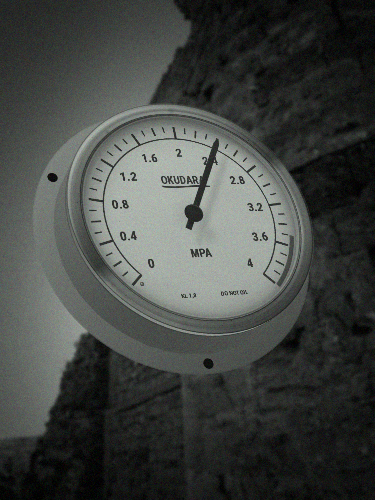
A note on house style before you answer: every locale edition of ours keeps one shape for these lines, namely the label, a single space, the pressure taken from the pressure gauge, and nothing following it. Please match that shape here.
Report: 2.4 MPa
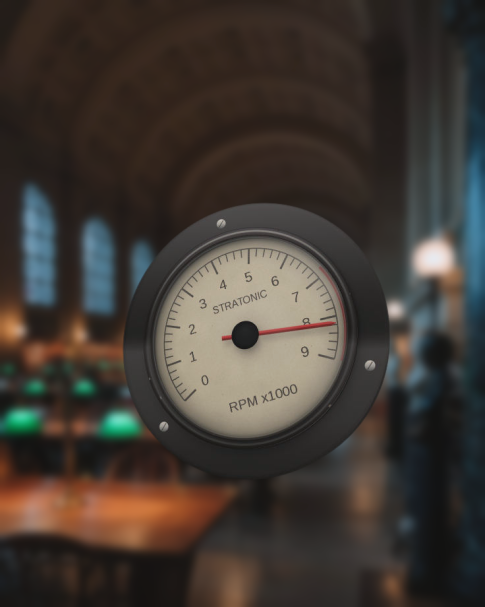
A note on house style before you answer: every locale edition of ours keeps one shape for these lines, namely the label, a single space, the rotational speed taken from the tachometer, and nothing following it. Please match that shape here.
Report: 8200 rpm
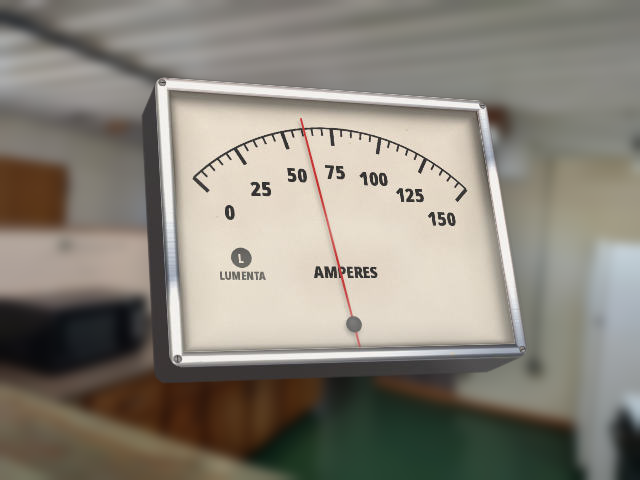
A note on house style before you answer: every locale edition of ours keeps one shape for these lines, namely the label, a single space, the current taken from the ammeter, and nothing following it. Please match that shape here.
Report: 60 A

* Job
Update the listing from the line containing "space, the rotational" through the end of the listing, changing "house style" to "formatting" and keeping everything else the same. Leave the pictures out.

* Exercise output
A note on formatting before you answer: every locale edition of ours keeps one shape for these lines, namely the label, a single space, the rotational speed taken from the tachometer, and nothing following it. Please match that shape here.
Report: 8200 rpm
A note on formatting before you answer: every locale edition of ours keeps one shape for these lines, namely the label, a single space, the current taken from the ammeter, and nothing following it. Please match that shape here.
Report: 60 A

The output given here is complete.